Após a morte do Dr. Joaquim Murtinho, subiu à presidência do Instituto, por um ano, o Dr. Teodoro Gomes. Substituiu-o o Dr. Licínio Cardoso, sob a vice-presidência do Dr. Dias da Cruz. Esse foi o período áureo da Homeopatia no Brasil, e frisa um historiador que ao Dr. Dias da Cruz cabe grande parcela das glórias que o Instituto conquistou durante a presidência do Dr. Licínio Cardoso. Os “Anais de Medicina Homeopática “, cuja publicação fora interrompida em 1884, reapareceram em Janeiro de 1901, devido aos esforços do “mais puro dos homeopatas brasileiros”, o Dr. Dias da Cruz, que arrancou a revista do Instituto do túmulo onde jazia, dando-lhe lugar honroso entre as publicações periódicas sobre Medicina. Dela foi ele redator de 1901 a 1902, e de 1906 a 1910. Ficou célebre a polêmica (1900-1901) entre o doutor Dias da Cruz e o Dr. Nuno de Andrade, Diretor Geral de Saúde Pública, médico alopata e acirrado inimigo da Homeopatia, o qual acabou por ser exonerado do cargo que ocupava.
Fundada em 1912, a Faculdade Hahnemaniana (posteriormente denominada Escola de Medicina e Cirurgia, com sede atual à rua Frei Caneca), Dias da Cruz colaborou na organização dos programas de ensino do novel estabelecimento, no qual lecionou a cadeira da Farmacologia e, mais tarde, a 1ª cadeira de Matéria Médica, constituindo-se em verdadeiro mestre de toda uma nova geração. Dias da Cruz foi por muitos anos o orador oficial do Instituto. Sua eloquência e seu saber impressionavam a todos. Quando da inauguração do Hospital Hahnemaniano, em 1916, discursou brilhantemente em nome do Instituto, ante numerosa e ilustrada assistência, presentes Licínio Cardoso, Carlos Maximiliano, Ministro da Justiça, o Barão de Brasílio Machado, Presidente do Conselho Superior do Ensino, o Dr. Paulo de Frontin, Diretor da Escola Politécnica, e representantes do Presidente da República e de Ministérios em geral.

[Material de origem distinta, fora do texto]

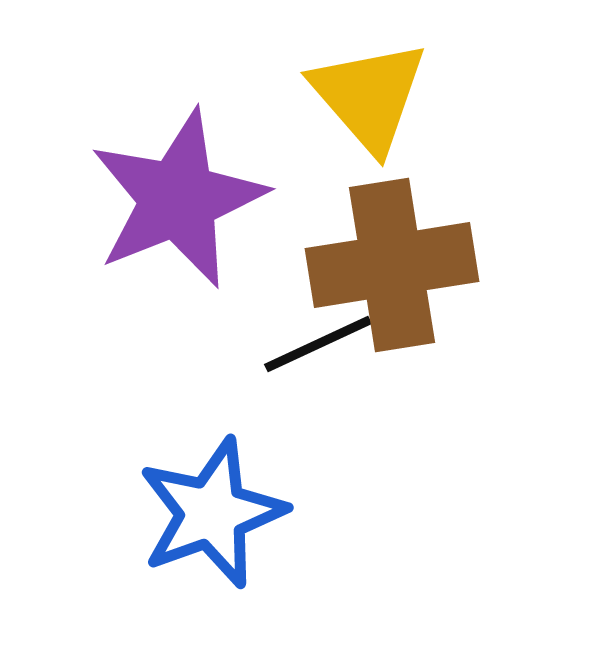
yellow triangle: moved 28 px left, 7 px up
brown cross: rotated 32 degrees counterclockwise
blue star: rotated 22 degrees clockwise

Em 1926, o Dr. Licínio Cardoso pede demissão da presidência do Instituto, sendo eleito, para substituí-lo, o Dr. Fransisco de Menezes Dias da Cruz. Este exerceu o cargo de Presidente efetivo até 29 de Janeiro de 1930. Nesse dia, reunido o Instituto em sessão extraordinária, foi aclamado presidente-perpétuo o Dr. Dias da Cruz, após este haver renunciado, por motivo de saúde, ao cargo de Presidente para o qual acabava de ser reeleito. “Sua aclamação” -escreveu um historiador -“foi um direito conquistado por seu valor mora, sua capacidade intelectual e, sobretudo, por firmeza de suas convicções homeopáticas”.
De 25 a 30 de Setembro de 1926 foi realizado o 1º Congresso Brasileiro de Homeopatia, sob a presidência do Dr. Dias da Cruz.
Propagandista dos mais convictos e autorizados, possuidor de excelente cultura médica, mestre reconhecido pela sua proficiência, com vasta clínica em que abundaram notabilíssimas curas, constituiu ele, por mais um século, “um dos grandes marcos no progresso da Homeopatia no Brasil”. “Não erramos afirmando“-escreveu o Dr. José Emígdio Rodrigues Galhardo -“ser o Dr. Dias da Cruz, entre os homeopatas brasileiros, aquele que maiores e mais perfeitos conhecimentos tem da doutrina hahnemaniana”.
Dizem os seus contemporâneos que o cumprimento do dever era quase que sagrado para o Dr. Dias da Cruz. Como professor, jamais deixou de comparecer à hora certa em suas aulas. Como clínico no Hospital Hahnemaniano, não se fazia esperar pelos doentes. Eis em síntese, a brilhante personalidade daquele que dignificou o Espiritismo e a Homeopatia no Brasil.